The bane of Western culture, colorectal cancer is the second most common cause of cancer-related deaths, abdicating only to lung cancer. It is a disease largely modulated by environmental factors, and much current belief centres around the notion that dietary fibre may play a role in the prevention of colorectal cancer. To this end, many years and many studies have been dedicated to the elucidation of mechanisms involved in the commencement and development of colonic tumours, that they might provide valuable insights into putative treatments and preventive measures that can be taken to help reduce the cancer rate. From the time that Burkitt (1970) first posited that dietary fibre possessed cancer protective, cancer-preventive properties, a great number of studies have been conducted, with equivocal results. While the precise mechanisms involved have not yet been elucidated, it is apparent that populations with fibre-rich diets generally exhibit the lowest rates of colorectal cancer.

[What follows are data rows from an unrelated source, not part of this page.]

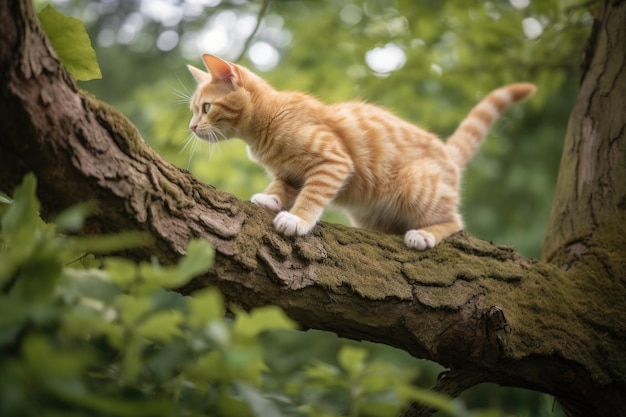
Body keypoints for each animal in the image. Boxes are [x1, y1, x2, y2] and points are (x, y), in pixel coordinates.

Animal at [186, 53, 532, 249]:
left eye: (206, 108)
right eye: (194, 110)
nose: (191, 127)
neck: (268, 119)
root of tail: (447, 154)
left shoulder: (334, 161)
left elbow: (312, 195)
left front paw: (297, 220)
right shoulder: (289, 173)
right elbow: (282, 186)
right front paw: (270, 199)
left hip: (417, 187)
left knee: (456, 222)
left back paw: (425, 235)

Alabaster et al . (1996) indicate that colorectal cancer in humans is preceded in 50% of tumours by a point mutation in the gene, K-ras . It is considered to be a genetic hallmark signalling increased risk of developing colorectal cancer (Sills et al ., 1999). K-ras mutations are reliable indicators for cancer development potential in that point mutations at these genes greatly increase the risk of developing cancer in a significant number of cases. Kubrusly et al . (1999), for example, cite a 90% observation rate in the case of pancreatic adenocarcinomas. Sills et al . (1999) illustrate the importance of the K- ras gene in mice using 1,3-butadiene, a potent carcinogen. They remarked an 80% mutation rate in K- ras genes in lung neoplasms compared with a latent 30% background mutation rate.

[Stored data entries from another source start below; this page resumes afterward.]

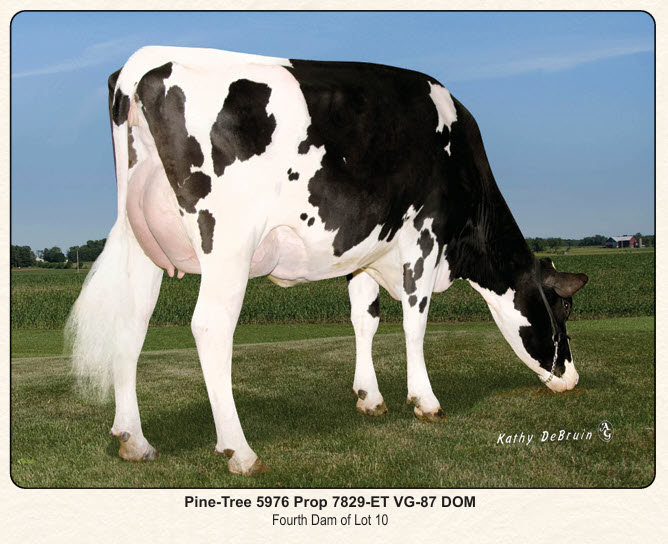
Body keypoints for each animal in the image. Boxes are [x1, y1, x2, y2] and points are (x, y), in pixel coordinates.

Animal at [66, 46, 588, 476]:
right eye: (563, 308)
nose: (572, 378)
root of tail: (142, 62)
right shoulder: (424, 236)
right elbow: (414, 321)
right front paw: (425, 401)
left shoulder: (367, 251)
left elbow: (364, 319)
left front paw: (369, 398)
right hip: (229, 240)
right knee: (211, 328)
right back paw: (240, 451)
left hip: (138, 241)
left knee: (130, 325)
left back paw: (134, 440)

That colonic cells already experience some of the highest turnover rates in the human body (Wasan and Goodlad, 1996) itself only facilitates cancer development. In fact, Wasan and Goodlad (1996) propose that this hyperproliferation, itself, is an important early stage in the development of cancer–something already manifested in the metabolic processes of colonic cells.
Definition of Dietary Fibre
Long the subject of debate, there has never been a consensus regarding a precise definition of “dietary fibre.” Indeed, the term itself is a misnomer–many components included in this family are fibrous at all. There are, however, certain broad definitions which upon which many classification schemes have been based.
Dietary fibre has been defined to include components of plant cell walls and the components of these cell walls (Harris and Ferguson, 1999), such as cellulose and other structural components. Indeed, however, this classification necessarily includes cell wall components and their derivatives, such as pectins and carboxymethyl cellulose, a chemically-modified cell wall constituent. While one of the basic tenets of the classification schemes used to identify dietary fibres has been that the substance be undigestible by the human alimentary tract, this criterion is in itself a source of great variability and debate, since materials may be undigestible by enzymes produced by the human body, yet digestible by indigenous microorganisms which inhabit the gut. Indeed, in Western diets, plant cell walls contribute roughly 95% of the daily intake of dietary fibres (Harris and Ferguson, 1999). Classically, non-starch polysaccharides from sources other than plants have also been included in this definition, such as those originating from micro-organisms, seaweeds, and exudates. The inclusion of such materials as gums and mucilages has further confounded the nomenclature of such materials, as these substances can no longer be characterized as being fibrous, either structurally or molecularly.
The introduction of non-fibrous members to the “dietary fibre” family naturally led to the subclassification of the family into two still broad species, insoluble fibres and soluble fibres. The determination of whether a compound is considered insoluble or soluble has been determined analytically by in vitro studies of solubility in water or other buffer solutions. This, in itself, lends great variability and debate as to whether a component can be classified as insoluble or soluble, and is highly dependent upon the methodology used.
Cellulose is one of the predominant plant cell wall-derived compounds considered dietary fibre. It is a linear molecule consisting of 1,4-linked beta-glucosyl residues (Harris and Ferguson, 1999). Cellulose microfibrils are roughly 3-10nm in diameter, plant species dependent. While vegetable or fruit cell walls may comprise 30-40% cellulose, cereals, known for their lignin content, may contain only up to 4% cellulose (Harris and Ferguson, 1999). It is not generally fermented by either human endogenous digestive enzymes or intestinal microflora present in the human alimentary tract (Wijnands et al ., 1999).
Pectins represent a complex family of soluble fibres that comprise a diverse array of polysaccharide domains known as “homogalacturonan” domains (Jarvis, 1984). Parenchymatous cells of fruits and vegetables are known to contain high concentrations of pectins, but cereals, as with cellulose, generally contain only very small amounts of pectins. There is evidence that pectins may play a protective role against cardiovascular disease by interfering with cholesterol metabolism (Schneeman, 1999; Brown et al ., 1999).